(Reading passage):

I had never felt so alone, or vulnerable, in my life. And yet, that was exactly where I needed to be. Into that time of upheaval and change came author and speaker, Byron Katie.
Byron Katie, known as Katie, was born in 1942 and grew up in Texas. She later moved to Barstow, California, married at age 19, had three children, and entered a career in real estate. Her life seemed typical, blessed even. But Katie began a downward spiral that took her into severe depression, rage, overeating, and addictions to codeine and alcohol.
In 1986, at age 43, unhappy and desperate for help, she entered a half way house for women with eating disorders, the only place her insurance company would pay for. She was housed alone in the attic because the other residents were afraid of her. After two weeks, lying on the floor because she didn’t feel worthy to sleep on the bed, Katie awoke one morning with an epiphany.
She writes, in her first book Loving What Is, “All my rage, all the thoughts that had been troubling me, my whole world, was gone. At the same time, laughter welled up from the depths and just poured out.”
When Katie returned home, she was a different person. Her family and friends soon realized the old Katie was not returning. She shared with others about the freedom she lived in and how through asking herself four questions, she had realized that all of her old thoughts and beliefs were untrue.
Katie’s epiphany was this: “I discovered that when I believed my thoughts, I suffered and that when I didn’t believe them, I didn’t, and that this is true for every human being. Freedom is as simple as that. I found that suffering is optional. I found a joy within me that has never disappeared, not for a moment.”
From her freeing experiences, Katie developed questions for self inquiry, a process that has become known as The Work. She shares that our suffering comes from believing our own stressful thoughts. The Work is a way of identifying and questioning those stressful thoughts.
It consists of four questions and a turn around:
1. Is it true?

(Dataset records):
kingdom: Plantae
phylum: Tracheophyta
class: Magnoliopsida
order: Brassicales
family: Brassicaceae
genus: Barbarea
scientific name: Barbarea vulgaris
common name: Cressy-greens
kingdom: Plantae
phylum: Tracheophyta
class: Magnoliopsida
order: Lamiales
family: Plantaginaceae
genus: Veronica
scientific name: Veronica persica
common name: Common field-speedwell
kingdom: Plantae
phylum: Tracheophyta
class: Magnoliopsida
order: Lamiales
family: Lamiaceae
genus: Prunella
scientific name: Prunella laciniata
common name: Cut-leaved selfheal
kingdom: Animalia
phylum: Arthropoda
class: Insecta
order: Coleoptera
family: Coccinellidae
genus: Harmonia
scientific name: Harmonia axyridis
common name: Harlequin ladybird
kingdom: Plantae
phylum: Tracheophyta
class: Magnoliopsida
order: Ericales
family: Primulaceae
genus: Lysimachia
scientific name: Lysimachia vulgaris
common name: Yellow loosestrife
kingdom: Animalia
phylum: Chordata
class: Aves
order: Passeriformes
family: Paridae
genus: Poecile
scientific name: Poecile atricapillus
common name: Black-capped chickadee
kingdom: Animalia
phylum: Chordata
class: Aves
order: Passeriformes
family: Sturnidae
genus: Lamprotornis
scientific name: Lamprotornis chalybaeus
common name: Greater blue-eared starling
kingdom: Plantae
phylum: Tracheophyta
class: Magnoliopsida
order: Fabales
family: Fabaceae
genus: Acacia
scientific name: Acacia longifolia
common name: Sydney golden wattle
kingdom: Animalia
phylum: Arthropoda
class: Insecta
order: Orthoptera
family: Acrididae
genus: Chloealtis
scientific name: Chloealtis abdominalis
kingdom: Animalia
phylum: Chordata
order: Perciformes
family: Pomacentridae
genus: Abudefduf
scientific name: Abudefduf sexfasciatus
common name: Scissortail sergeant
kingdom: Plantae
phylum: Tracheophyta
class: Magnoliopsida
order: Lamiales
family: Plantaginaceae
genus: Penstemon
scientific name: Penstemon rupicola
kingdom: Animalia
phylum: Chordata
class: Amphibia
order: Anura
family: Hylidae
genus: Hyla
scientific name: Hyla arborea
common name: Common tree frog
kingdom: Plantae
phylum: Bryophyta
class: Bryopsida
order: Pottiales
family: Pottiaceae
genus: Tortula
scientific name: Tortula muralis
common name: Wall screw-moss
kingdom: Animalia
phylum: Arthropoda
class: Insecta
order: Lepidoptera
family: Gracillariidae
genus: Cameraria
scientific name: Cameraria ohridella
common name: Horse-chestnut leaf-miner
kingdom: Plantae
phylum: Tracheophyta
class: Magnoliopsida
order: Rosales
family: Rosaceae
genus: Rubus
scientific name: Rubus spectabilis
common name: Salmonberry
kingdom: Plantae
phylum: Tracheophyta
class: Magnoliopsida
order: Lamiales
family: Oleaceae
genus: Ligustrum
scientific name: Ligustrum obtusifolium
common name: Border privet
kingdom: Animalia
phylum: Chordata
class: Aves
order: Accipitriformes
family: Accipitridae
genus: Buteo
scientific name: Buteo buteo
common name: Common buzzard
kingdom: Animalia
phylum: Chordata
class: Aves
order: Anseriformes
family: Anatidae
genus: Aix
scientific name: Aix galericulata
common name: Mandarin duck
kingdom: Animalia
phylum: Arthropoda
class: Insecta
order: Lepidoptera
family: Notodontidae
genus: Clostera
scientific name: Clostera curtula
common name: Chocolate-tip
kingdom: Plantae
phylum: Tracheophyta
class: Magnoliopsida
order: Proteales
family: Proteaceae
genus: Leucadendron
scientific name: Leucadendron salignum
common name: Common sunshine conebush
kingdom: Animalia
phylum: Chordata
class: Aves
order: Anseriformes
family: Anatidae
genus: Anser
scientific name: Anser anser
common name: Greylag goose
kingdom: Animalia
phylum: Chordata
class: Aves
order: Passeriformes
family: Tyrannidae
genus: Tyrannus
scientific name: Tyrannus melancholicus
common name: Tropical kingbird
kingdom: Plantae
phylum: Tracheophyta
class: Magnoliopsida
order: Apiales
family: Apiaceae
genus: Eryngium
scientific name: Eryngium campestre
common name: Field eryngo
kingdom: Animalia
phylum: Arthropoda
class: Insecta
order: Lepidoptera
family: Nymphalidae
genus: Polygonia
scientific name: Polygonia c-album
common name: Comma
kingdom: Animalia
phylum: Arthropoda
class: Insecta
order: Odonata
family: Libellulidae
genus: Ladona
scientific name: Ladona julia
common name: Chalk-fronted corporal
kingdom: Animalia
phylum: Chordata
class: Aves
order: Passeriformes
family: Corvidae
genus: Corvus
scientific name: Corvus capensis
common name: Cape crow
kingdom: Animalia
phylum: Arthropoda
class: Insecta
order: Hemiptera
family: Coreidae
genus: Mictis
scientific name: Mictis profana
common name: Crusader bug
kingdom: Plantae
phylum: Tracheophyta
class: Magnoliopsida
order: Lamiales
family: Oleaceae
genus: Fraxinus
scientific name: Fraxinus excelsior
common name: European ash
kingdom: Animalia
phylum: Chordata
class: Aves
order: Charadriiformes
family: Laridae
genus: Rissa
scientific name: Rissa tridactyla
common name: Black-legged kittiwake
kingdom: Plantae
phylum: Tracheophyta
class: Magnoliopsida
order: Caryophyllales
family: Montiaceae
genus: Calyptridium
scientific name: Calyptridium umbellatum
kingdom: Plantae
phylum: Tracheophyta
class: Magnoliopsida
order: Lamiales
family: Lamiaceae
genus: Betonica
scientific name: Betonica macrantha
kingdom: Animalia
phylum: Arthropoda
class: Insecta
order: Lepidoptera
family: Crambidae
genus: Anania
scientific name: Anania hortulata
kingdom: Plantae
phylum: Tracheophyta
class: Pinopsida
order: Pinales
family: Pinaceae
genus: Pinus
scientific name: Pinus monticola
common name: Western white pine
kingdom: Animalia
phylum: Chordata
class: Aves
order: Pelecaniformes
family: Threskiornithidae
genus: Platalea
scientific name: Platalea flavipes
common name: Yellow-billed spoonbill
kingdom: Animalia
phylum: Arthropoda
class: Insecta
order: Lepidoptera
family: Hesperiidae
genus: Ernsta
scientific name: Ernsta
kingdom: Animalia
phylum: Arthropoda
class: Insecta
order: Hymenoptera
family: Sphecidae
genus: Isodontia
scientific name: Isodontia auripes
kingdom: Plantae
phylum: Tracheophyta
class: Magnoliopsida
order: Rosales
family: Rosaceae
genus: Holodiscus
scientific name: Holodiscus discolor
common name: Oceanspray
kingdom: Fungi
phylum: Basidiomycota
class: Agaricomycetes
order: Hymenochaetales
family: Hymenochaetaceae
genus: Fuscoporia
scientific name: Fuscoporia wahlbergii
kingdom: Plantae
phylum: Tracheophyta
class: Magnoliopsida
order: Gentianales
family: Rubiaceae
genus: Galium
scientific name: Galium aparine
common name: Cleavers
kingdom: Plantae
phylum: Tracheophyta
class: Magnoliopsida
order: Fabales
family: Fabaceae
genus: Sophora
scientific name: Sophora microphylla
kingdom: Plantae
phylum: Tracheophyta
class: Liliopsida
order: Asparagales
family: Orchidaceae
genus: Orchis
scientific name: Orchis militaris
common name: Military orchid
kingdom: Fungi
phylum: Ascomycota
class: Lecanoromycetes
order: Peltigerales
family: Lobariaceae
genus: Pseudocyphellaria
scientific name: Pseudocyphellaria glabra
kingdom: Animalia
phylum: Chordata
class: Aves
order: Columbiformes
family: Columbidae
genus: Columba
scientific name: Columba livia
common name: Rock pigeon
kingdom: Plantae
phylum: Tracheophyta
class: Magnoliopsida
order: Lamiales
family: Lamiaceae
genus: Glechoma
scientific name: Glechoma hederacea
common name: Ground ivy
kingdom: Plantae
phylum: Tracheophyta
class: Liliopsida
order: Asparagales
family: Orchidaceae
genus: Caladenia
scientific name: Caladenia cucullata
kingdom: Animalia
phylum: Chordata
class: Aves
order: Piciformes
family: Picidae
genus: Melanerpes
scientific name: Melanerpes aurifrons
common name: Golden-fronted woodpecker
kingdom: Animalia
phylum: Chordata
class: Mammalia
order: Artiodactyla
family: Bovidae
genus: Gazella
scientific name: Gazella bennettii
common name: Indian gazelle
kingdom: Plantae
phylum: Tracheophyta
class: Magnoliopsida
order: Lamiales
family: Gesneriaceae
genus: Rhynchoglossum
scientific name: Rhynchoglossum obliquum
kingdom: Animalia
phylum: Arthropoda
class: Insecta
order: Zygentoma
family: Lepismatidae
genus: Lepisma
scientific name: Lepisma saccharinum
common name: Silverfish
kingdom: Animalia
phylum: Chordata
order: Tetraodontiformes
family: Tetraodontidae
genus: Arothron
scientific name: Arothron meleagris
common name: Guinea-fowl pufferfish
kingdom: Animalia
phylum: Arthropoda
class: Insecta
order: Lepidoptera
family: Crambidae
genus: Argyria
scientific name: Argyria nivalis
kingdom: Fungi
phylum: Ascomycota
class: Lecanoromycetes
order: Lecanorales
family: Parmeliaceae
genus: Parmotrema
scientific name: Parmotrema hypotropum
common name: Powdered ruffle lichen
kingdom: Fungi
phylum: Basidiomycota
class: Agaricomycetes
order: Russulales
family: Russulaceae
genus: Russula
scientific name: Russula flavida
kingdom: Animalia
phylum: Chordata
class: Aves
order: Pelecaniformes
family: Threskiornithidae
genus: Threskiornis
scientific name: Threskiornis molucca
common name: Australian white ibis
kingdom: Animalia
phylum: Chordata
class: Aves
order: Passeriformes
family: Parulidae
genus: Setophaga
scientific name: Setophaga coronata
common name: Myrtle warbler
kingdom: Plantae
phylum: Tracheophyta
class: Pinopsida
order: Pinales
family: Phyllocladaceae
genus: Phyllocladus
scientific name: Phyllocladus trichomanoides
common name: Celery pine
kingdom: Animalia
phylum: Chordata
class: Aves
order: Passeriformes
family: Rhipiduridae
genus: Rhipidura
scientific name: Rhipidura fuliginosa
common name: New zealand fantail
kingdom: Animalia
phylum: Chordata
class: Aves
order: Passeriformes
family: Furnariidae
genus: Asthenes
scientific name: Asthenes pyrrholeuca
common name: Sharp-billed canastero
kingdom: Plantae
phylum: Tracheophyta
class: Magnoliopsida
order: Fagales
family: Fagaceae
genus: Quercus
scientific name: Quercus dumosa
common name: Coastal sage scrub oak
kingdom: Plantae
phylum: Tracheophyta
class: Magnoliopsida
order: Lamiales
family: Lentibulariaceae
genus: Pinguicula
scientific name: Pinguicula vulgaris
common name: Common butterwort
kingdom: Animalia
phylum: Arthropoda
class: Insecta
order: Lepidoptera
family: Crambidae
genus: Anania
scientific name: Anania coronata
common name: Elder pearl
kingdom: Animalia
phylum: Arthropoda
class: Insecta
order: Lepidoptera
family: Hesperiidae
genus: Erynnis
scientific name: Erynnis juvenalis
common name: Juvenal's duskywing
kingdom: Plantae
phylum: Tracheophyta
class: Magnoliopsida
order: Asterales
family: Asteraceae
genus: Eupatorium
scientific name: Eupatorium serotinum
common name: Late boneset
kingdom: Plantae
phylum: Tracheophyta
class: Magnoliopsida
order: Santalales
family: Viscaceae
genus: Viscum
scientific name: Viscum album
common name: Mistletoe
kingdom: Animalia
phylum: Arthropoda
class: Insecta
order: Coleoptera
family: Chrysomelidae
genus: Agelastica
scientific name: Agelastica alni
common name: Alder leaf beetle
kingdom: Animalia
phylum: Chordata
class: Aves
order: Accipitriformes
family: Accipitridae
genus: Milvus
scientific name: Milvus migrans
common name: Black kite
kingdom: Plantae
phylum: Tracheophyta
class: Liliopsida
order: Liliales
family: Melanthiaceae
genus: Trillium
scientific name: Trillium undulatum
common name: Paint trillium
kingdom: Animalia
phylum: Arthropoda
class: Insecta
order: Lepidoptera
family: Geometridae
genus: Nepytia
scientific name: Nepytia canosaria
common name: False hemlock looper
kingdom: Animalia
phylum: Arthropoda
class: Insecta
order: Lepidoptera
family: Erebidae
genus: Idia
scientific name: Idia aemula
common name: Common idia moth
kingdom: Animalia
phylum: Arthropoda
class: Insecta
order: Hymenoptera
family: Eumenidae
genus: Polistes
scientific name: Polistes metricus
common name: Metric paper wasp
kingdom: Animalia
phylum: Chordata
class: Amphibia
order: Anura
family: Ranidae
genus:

(Exercise task 1):
According to the passage about Byron Katie, in what year and at what age did she enter the halfway house for women with eating disorders?
(Exercise task 2):
Write the next part of the passage about Byron Katie, starting after its final line.

(Final answer 1):
She entered it in 1986, at age 43.

(Final answer 2):
2. Can you absolutely know that it is true?
3. How do you react when you think that thought?
4. Who would you be without that thought?
And…turn it around, then find three genuine examples of how the turn around is true in your life.
Using the thought, My friend should listen to me. Is that true? Can I truthfully say someone has to listen to me? Therefore, can I absolutely know that my friend should listen to me? No, I can’t know that. How do I react when I think, or believe, that thought? I feel lonely, unheard, unappreciated, invisible. Who would I be without that thought? I would be happy, content, unconcerned. Turn it around. My friend doesn’t listen to me, becomes I don’t listen to my friend. My friend does listen to me. I don’t listen to myself. It is typically in the turn arounds that the truth is uncovered.
Greg introduced me to the books of Byron Katie. I saw how her wisdom freed him up in areas of his life. Her words shifted my thinking, caused me to question my beliefs about everything, began to tear down the defenses I had constructed to protect my heart from hurt.
I read all three of her books. Over and over. I watched her YouTube videos. I did her Judge Your Neighbor Worksheets, which helped me to get really petty about people and circumstances and then follow The Work through my thoughts, which always brought me back to myself. I listened repeatedly to her books on Audible as I drove my car, replaying certain sections until the words unknotted so many of my old beliefs.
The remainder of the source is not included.